The charity can apply for an exception to the spending requirements of the disbursement quota rules in cases where it is saving funds for a major capital-intensive project such as a building.

Receipting

Even where a charity is operating in good faith, it may inadvertently provide donors with a receipt that is deficient in some way. In such an instance, the charity is liable to a penalty of 5% of the eligible amount stated on the receipt for a first offence and 10% for a second offence.

However, the greater penalty is perhaps to the charity’s reputation when Canada Revenue Agency disallows a donor’s official tax receipt. Therefore, it is important that the charity not make any errors on the receipts that it issues and that it only issue receipts for properly-made donations.

According to the Income Tax Act, charitable receipts must contain the following information:

  • the name and Canadian address of the organization;
  • the organization’s Canada Revenue Agency registration number;
  • the receipt’s serial number;
  • the place where the receipt was issued;
  • if the donation is a cash donation, the day or year during which it was received;
  • if the donation is a gift other than cash, the day on which the donation was received, a brief description of the property, and the name and address of the property appraiser if an appraisal was done;
  • the day on which the receipt was issued (if different from the day on which the donation was received);
  • the name and address of the donor (for an individual include his or her first name and initial);
  • the value of the donation on the date it was made;
  • the signature of an individual authorized by the organization to acknowledge donations (where a charity generates its official receipts automatically, the receipts may bear a facsimile signature);
  • the name of the Canada Revenue Agency; and
  • the agency’s website, http://www.cra.gc.ca/charities.html.

Related business

By law, charities are limited in the types of operations they can carry out to raise funds. One of these limitations restricts charities from operating a business unrelated to their charitable objects.

An activity becomes a business when it is a business-like transaction operated regularly or continuously. The CRA takes the position that related businesses are permitted only where they are linked with and subordinate to a charity’s purpose and are run substantially by volunteers.

Thus, for example, a hospital is permitted to run a parking lot or gift shop business for the use of patients, visitors and staff as it is linked and subordinate to the hospital’s principal object of improving the health of its patients. Conversely, it is impermissible for a hospital to run a parking lot business whose only contribution to the charity’s objects is in the form of producing revenue.

# DATA EXTRACTS
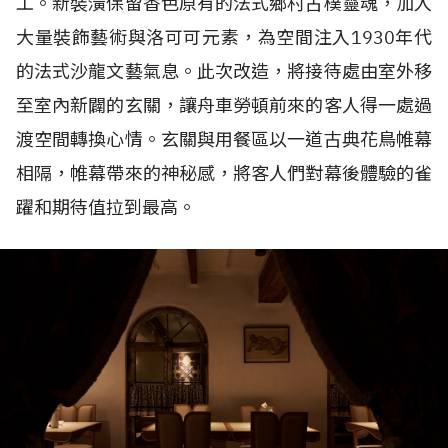
工。新裝潢保留香色原有的法式鄉村古樸靈魂，加入
大量裝飾藝術與洛可可元素，為空間注入
1930
年代
的法式沙龍文藝氣息。此次改造，將接待處由室外移
至室內新闢的玄關，讓舟車勞頓前來的客人得一處過
渡空間轉換心情。玄關與用餐區以一道古典花鳥帷幕
相隔，帷幕帶來的神秘感，將客人們對幕後體驗的雀
躍和期待值拉到最高。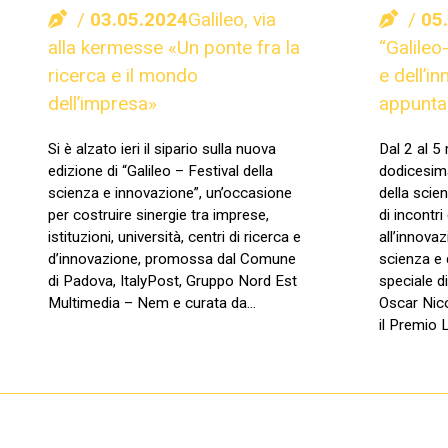
03.05.2024
Galileo, via
05
alla kermesse «Un ponte fra la
“Galileo
ricerca e il mondo
e dell’i
dell’impresa»
appunta
Si è alzato ieri il sipario sulla nuova
Dal 2 al 5
edizione di “Galileo – Festival della
dodicesima
scienza e innovazione”, un’occasione
della scie
per costruire sinergie tra imprese,
di incontri
istituzioni, università, centri di ricerca e
all’innovaz
d’innovazione, promossa dal Comune
scienza e 
di Padova, ItalyPost, Gruppo Nord Est
speciale d
Multimedia – Nem e curata da…
Oscar Nico
il Premio 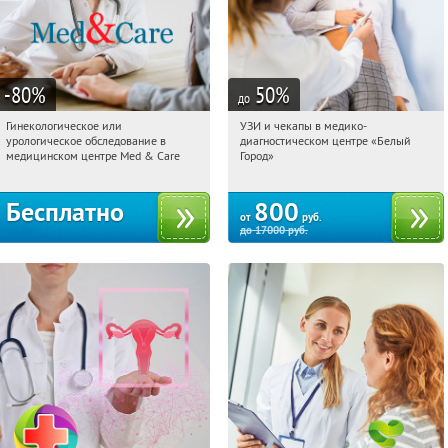
-80
%
50
%
до
Гинекологическое или
УЗИ и чекапы в медико-
13:20:35
Получили:
63
13:20:35
Купили:
25
урологическое обследование в
диагностическом центре «Белый
Тверская
Пушкинская
медицинском центре Med & Care
Город»
Бесплатно
800
от
руб.
до
17000
руб.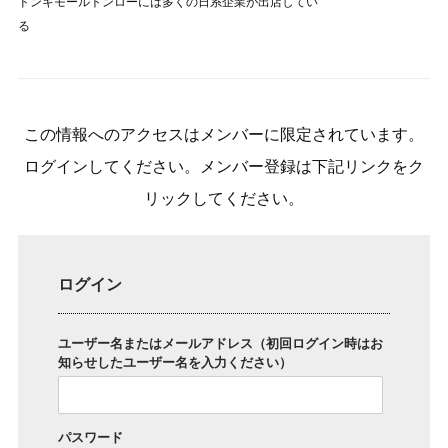
ドンキモールトンローには多くの日系企業が出店してい
る
この情報へのアクセスはメンバーに限定されています。
ログインしてください。メンバー登録は下記リンクをク
リックしてください。
ログイン
ユーザー名またはメールアドレス（初回ログイン時はお
知らせしたユーザー名を入力ください）
パスワード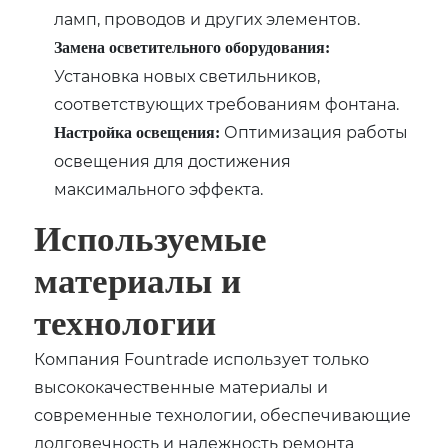
ламп, проводов и других элементов.
Замена осветительного оборудования:
Установка новых светильников,
соответствующих требованиям фонтана.
Оптимизация работы
Настройка освещения:
освещения для достижения
максимального эффекта.
Используемые
материалы и
технологии
Компания Fountrade использует только
высококачественные материалы и
современные технологии, обеспечивающие
долговечность и надежность ремонта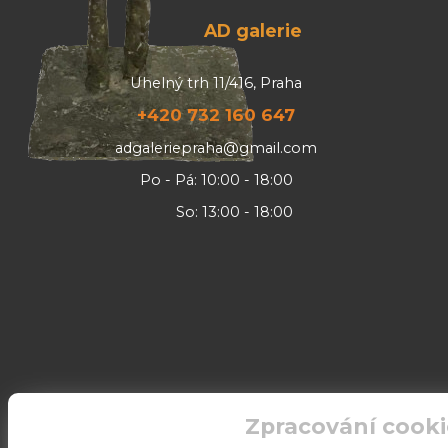
AD galerie
Uhelný trh 11/416, Praha
+420 732 160 647
adgaleriepraha@gmail.com
Po - Pá: 10:00 - 18:00
So: 13:00 - 18:00
Zpracování cooki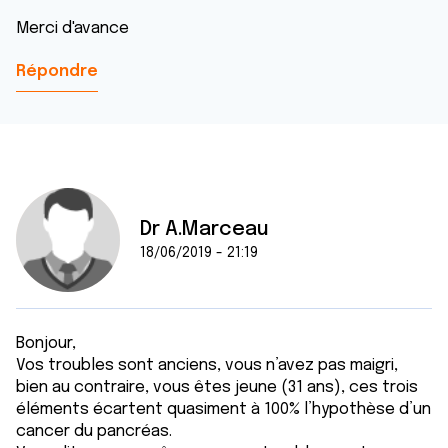
Merci d'avance
Répondre
Dr A.Marceau
18/06/2019 - 21:19
Bonjour,
Vos troubles sont anciens, vous n’avez pas maigri,
bien au contraire, vous êtes jeune (31 ans), ces trois
éléments écartent quasiment à 100% l’hypothèse d’un
cancer du pancréas.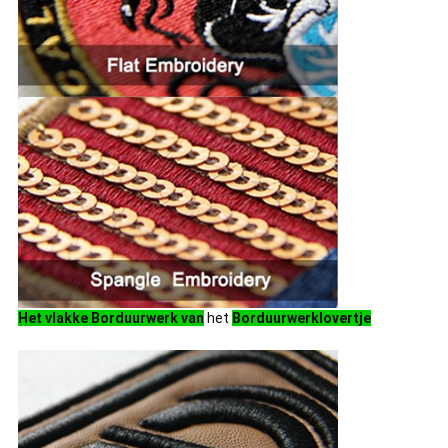
Het vlakke Borduurwerk van
het
Borduurwerklovertje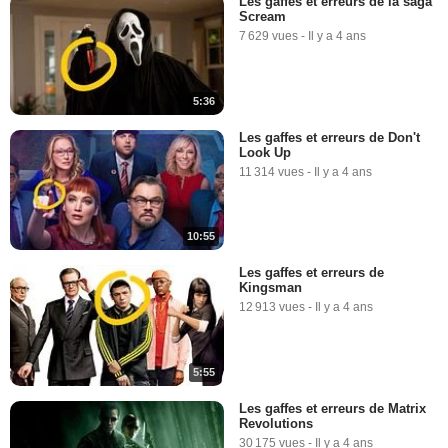
Les gaffes et erreurs de la saga
Scream
7 629 vues
-
Il y a 4 ans
5:36
Les gaffes et erreurs de Don't
Look Up
11 314 vues
-
Il y a 4 ans
10:55
Les gaffes et erreurs de
Kingsman
12 913 vues
-
Il y a 4 ans
5:55
Les gaffes et erreurs de Matrix
Revolutions
30 175 vues
-
Il y a 4 ans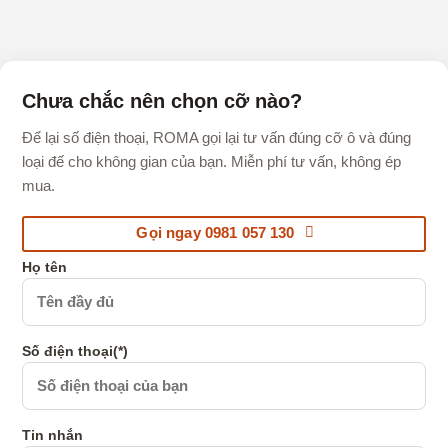
Chưa chắc nên chọn cỡ nào?
Để lại số điện thoại, ROMA gọi lại tư vấn đúng cỡ ô và đúng
loại đế cho không gian của bạn. Miễn phí tư vấn, không ép
mua.
Gọi ngay 0981 057 130
Họ tên
Số điện thoại(*)
Tin nhắn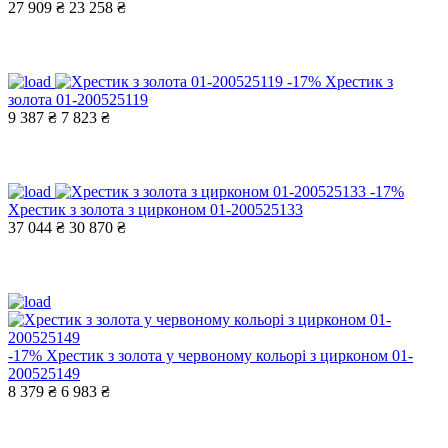
27 909 ₴
23 258 ₴
-17%
Хрестик з
золота 01-200525119
9 387 ₴
7 823 ₴
-17%
Хрестик з золота з цирконом 01-200525133
37 044 ₴
30 870 ₴
-17%
Хрестик з золота у червоному кольорі з цирконом 01-
200525149
8 379 ₴
6 983 ₴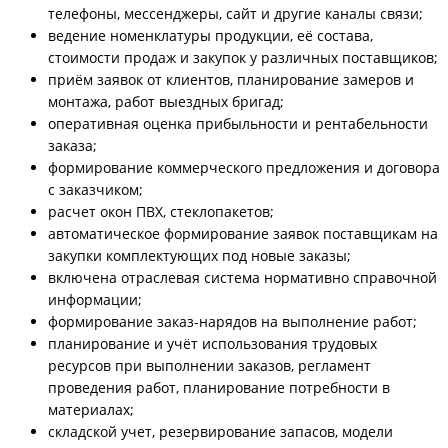
телефоны, мессенджеры, сайт и другие каналы связи;
ведение номенклатуры продукции, её состава,
стоимости продаж и закупок у различных поставщиков;
приём заявок от клиентов, планирование замеров и
монтажа, работ выездных бригад;
оперативная оценка прибыльности и рентабельности
заказа;
формирование коммерческого предложения и договора
с заказчиком;
расчет окон ПВХ, стеклопакетов;
автоматическое формирование заявок поставщикам на
закупки комплектующих под новые заказы;
включена отраслевая система нормативно справочной
информации;
формирование заказ-нарядов на выполнение работ;
планирование и учёт использования трудовых
ресурсов при выполнении заказов, регламент
проведения работ, планирование потребности в
материалах;
складской учет, резервирование запасов, модели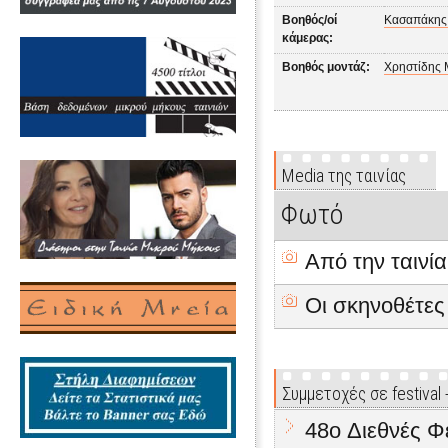
Βοηθός/οί
Κασαπάκης
κάμερας:
Βοηθός μοντάζ:
Χρηστίδης 
Media της ταινίας
Φωτό
Από την ταινία
Οι σκηνοθέτες
Συμμετοχές σε festival
48o Διεθνές Φ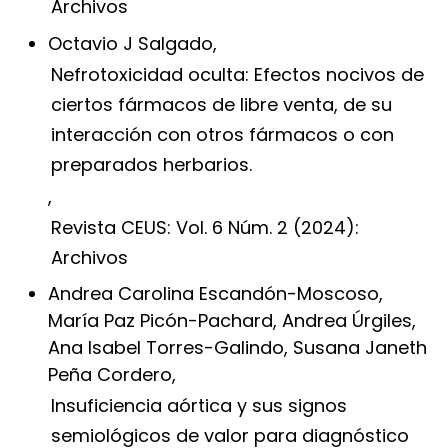
Archivos
Octavio J Salgado,
Nefrotoxicidad oculta: Efectos nocivos de
ciertos fármacos de libre venta, de su
interacción con otros fármacos o con
preparados herbarios.
,
Revista CEUS: Vol. 6 Núm. 2 (2024):
Archivos
Andrea Carolina Escandón-Moscoso,
María Paz Picón-Pachard, Andrea Úrgiles,
Ana Isabel Torres-Galindo, Susana Janeth
Peña Cordero,
Insuficiencia aórtica y sus signos
semiológicos de valor para diagnóstico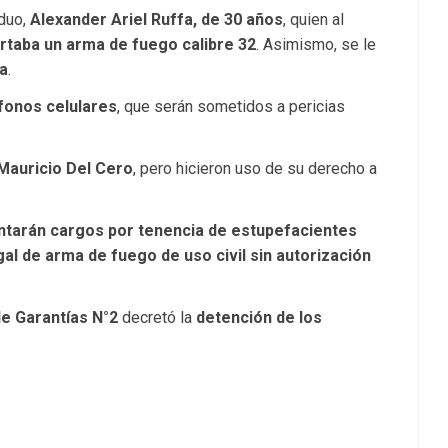
iduo,
Alexander Ariel Ruffa, de 30 años
, quien al
rtaba un arma de fuego calibre 32
. Asimismo, se le
a
.
fonos celulares
, que serán sometidos a pericias
Mauricio Del Cero
, pero hicieron uso de su derecho a
entarán cargos por tenencia de estupefacientes
gal de arma de fuego de uso civil sin autorización
e Garantías N°2
decretó la
detención de los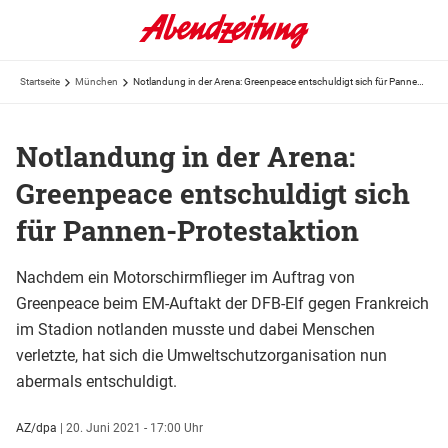
Startseite
München
Notlandung in der Arena: Greenpeace entschuldigt sich für Pannen-Protestaktion
Notlandung in der Arena:
Greenpeace entschuldigt sich
für Pannen-Protestaktion
Nachdem ein Motorschirmflieger im Auftrag von
Greenpeace beim EM-Auftakt der DFB-Elf gegen Frankreich
im Stadion notlanden musste und dabei Menschen
verletzte, hat sich die Umweltschutzorganisation nun
abermals entschuldigt.
AZ/dpa
|
20. Juni 2021 - 17:00 Uhr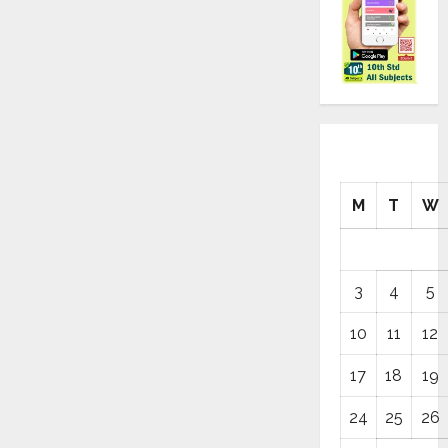
M
T
W
3
4
5
10
11
12
17
18
19
24
25
26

# WORK ITEM A
According to the charity rules text, what penalty applies to a charity for a first offence of issuing a deficient receipt?
# WORK ITEM B
Continue the charity rules text from its final sentence.
The material has no connection to the charity rules text.

# ANSWER BOX A
A penalty of 5% of the eligible amount stated on the receipt.

# ANSWER BOX B
On the other hand, if at least 90% of the people involved in operating the business are unpaid volunteers (for example a bakery run by unpaid seniors), the business activity will be deemed a related business. This type of related business does not have to be linked to the charity’s charitable purposes.

Operating overseas

Many charities conduct operations overseas (examples include church missions abroad, international child sponsorship agencies, emergency assistance, or friends of overseas charities). Where a charity wants to undertake such activities, it must ensure that it retains ultimate control over the use of funds raised here (or the property bought with such funds).

For example, where money is raised to purchase an ambulance for a needy overseas community, the charity must ensure that the ambulance is used strictly for medical purposes and not, for example, to transport arms and weapons, as appears to have happened in one recent situation.

T3010 Forms

Finally, while charities are not required to submit yearly income tax returns, they are required to submit an annual form, the T3010, that summarizes their finances for the year. Available from the CRA web site, it is due within six months of the charity’s fiscal year end, and the penalty for filing late is $500 each time. A charity that does not file its return after repeated requests from CRA to do so can lose its registered status. After losing its registered status, a charity can no longer issue tax receipts for donations, and will have to pay a tax equal to the full value of any remaining assets.